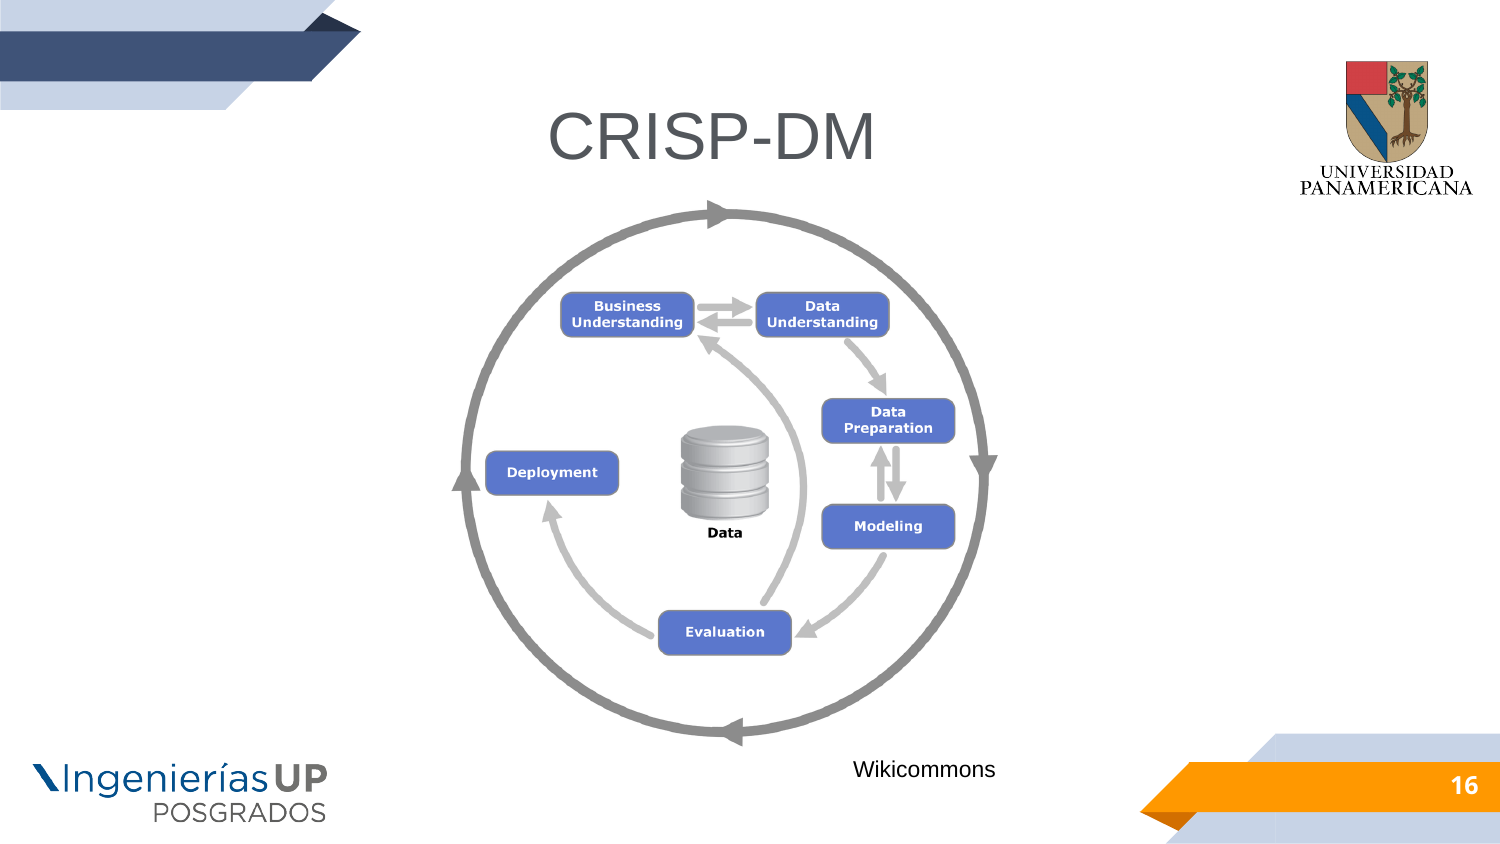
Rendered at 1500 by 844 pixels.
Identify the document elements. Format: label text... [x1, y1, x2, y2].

text_box Wikicommons [838, 746, 1012, 790]
slide_number 16 [1249, 760, 1494, 813]
picture [15, 737, 344, 844]
picture [1286, 44, 1490, 210]
picture [451, 199, 998, 748]
text_box CRISP-DM [520, 85, 905, 181]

····················

WHAT IS BEING ASKED: Take the entries shown above and quote them verbatim, passing over the pictures.

TASK RESPONSE:
Rendered at 1500 by 844 pixels.
Identify the document elements. Format: label text... [x1, y1, x2, y2].

text_box Wikicommons [838, 746, 1012, 790]
slide_number 16 [1249, 760, 1494, 813]
picture [15, 737, 344, 844]
picture [1286, 44, 1490, 210]
picture [451, 199, 998, 748]
text_box CRISP-DM [520, 85, 905, 181]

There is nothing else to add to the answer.